8.7 Marché du travail

La crise économique et financière aurait pu mener à une baisse substantielle du solde migratoire mais les données collectées par le STATEC, portant sur l'ensemble de l'année 2009, montrent certes un ralentissement, mais moins fort que prévu. Après un solde migratoire record en 2008 (7 700 personnes ou 1.6% de la population totale), les flux entrants n'ont diminué que légèrement en 2009, tout comme les flux sortants.

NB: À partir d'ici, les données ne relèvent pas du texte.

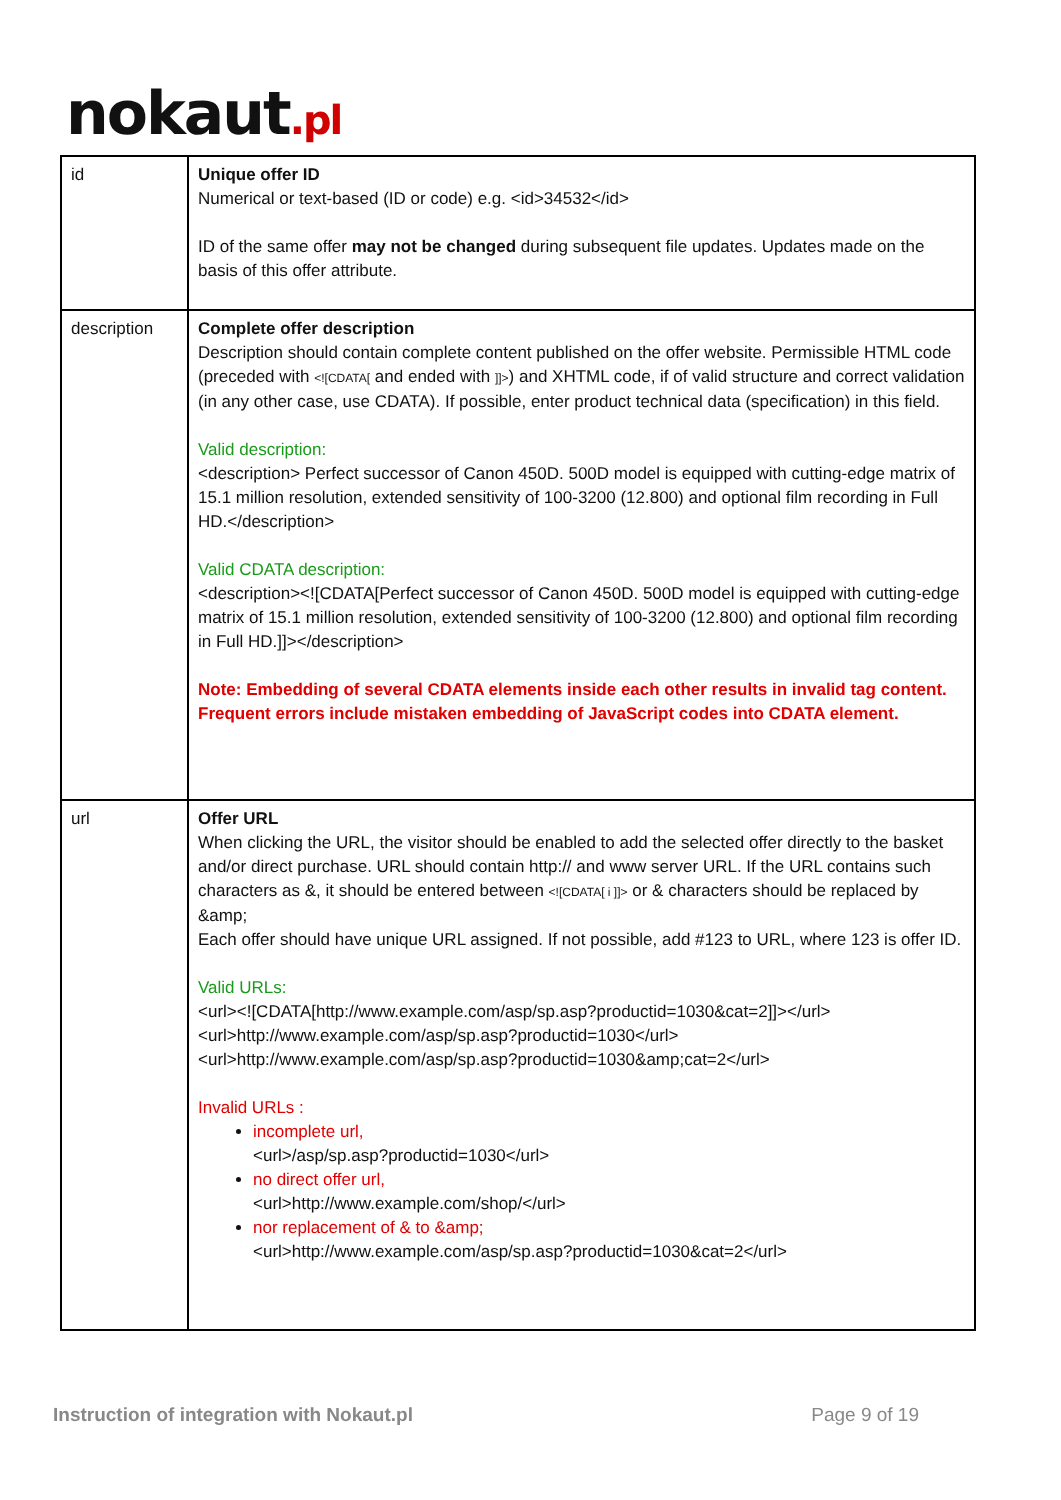nokaut.pl
| id | Unique offer ID Numerical or text-based (ID or code) e.g. <id>34532</id> ID of the same offer may not be changed during subsequent file updates. Updates made on the basis of this offer attribute. |
| description | Complete offer description Description should contain complete content published on the offer website. Permissible HTML code (preceded with <![CDATA[ and ended with ]]> ) and XHTML code, if of valid structure and correct validation (in any other case, use CDATA). If possible, enter product technical data (specification) in this field. Valid description: <description> Perfect successor of Canon 450D. 500D model is equipped with cutting-edge matrix of 15.1 million resolution, extended sensitivity of 100-3200 (12.800) and optional film recording in Full HD.</description> Valid CDATA description: <description><![CDATA[Perfect successor of Canon 450D. 500D model is equipped with cutting-edge matrix of 15.1 million resolution, extended sensitivity of 100-3200 (12.800) and optional film recording in Full HD.]]></description> Note: Embedding of several CDATA elements inside each other results in invalid tag content. Frequent errors include mistaken embedding of JavaScript codes into CDATA element. |
| url | Offer URL When clicking the URL, the visitor should be enabled to add the selected offer directly to the basket and/or direct purchase. URL should contain http:// and www server URL. If the URL contains such characters as &, it should be entered between <![CDATA[ i ]]> or & characters should be replaced by &amp; Each offer should have unique URL assigned. If not possible, add #123 to URL, where 123 is offer ID. Valid URLs: <url><![CDATA[http://www.example.com/asp/sp.asp?productid=1030&cat=2]]></url> <url>http://www.example.com/asp/sp.asp?productid=1030</url> <url>http://www.example.com/asp/sp.asp?productid=1030&amp;cat=2</url> Invalid URLs : incomplete url, <url>/asp/sp.asp?productid=1030</url> no direct offer url, <url>http://www.example.com/shop/</url> nor replacement of & to &amp; <url>http://www.example.com/asp/sp.asp?productid=1030&cat=2</url> |
Instruction of integration with Nokaut.pl Page 9 of 19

On aurait en effet pu s'attendre à une hausse des flux sortants, comme en 2001 et 2002, mais il n'en a rien été… Ainsi, le taux de croissance de la population totale n'a que légèrement ralenti, passant de 2.0% en 2008 à 1.8% en 2009, mais ce mouvement devrait se poursuivre tout au long de l'horizon de prévision: d'ici 2011, le solde migratoire, sous l'effet de la crise, devrait tomber à 4 000 personnes, chiffre encore légèrement supérieur à la moyenne observée depuis 1980 (3 500 personnes par an), et le taux de croissance de la population totale n'afficherait plus qu'une hausse de 1.2% (1.3% en moyenne de 1985 à 2009).

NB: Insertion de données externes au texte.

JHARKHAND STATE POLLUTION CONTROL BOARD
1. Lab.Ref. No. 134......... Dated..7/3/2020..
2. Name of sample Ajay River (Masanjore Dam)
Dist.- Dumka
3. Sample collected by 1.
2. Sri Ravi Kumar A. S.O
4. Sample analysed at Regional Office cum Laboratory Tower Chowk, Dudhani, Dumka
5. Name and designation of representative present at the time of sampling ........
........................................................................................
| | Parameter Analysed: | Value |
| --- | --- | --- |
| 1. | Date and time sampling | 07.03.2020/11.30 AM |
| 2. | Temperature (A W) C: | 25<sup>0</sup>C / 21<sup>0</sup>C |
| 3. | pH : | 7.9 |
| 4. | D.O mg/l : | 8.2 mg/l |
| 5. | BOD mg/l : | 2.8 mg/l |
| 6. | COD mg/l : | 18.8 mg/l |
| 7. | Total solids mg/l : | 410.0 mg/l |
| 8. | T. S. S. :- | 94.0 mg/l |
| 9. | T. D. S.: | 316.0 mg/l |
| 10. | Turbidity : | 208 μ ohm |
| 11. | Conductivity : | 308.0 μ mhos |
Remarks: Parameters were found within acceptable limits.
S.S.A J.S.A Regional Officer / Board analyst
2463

Malgré la crise, le taux d'activité1 a continué à progresser en 2009 mais le STATEC prévoit qu'en 2010, ce dernier devrait finir par baisser2 (cf. Graphique 124). Cette baisse serait une façon d'accommoder la stagnation du chômage qui se manifeste depuis la mi-2009 et qui devrait perdurer en 2010, malgré la faiblesse de la reprise3. En 2011, le STATEC prévoit une stabilisation du taux d'activité, à un niveau proche de la moyenne

observée depuis le début de la décennie, soit quelque 66%, ce qui permettrait au chômage de n'augmenter plus que légèrement, malgré la persistance de la mauvaise situation sur le marché du travail.

Les frontaliers ont accusé le coup plus précocement et plus durement que les travailleurs résidents (cf.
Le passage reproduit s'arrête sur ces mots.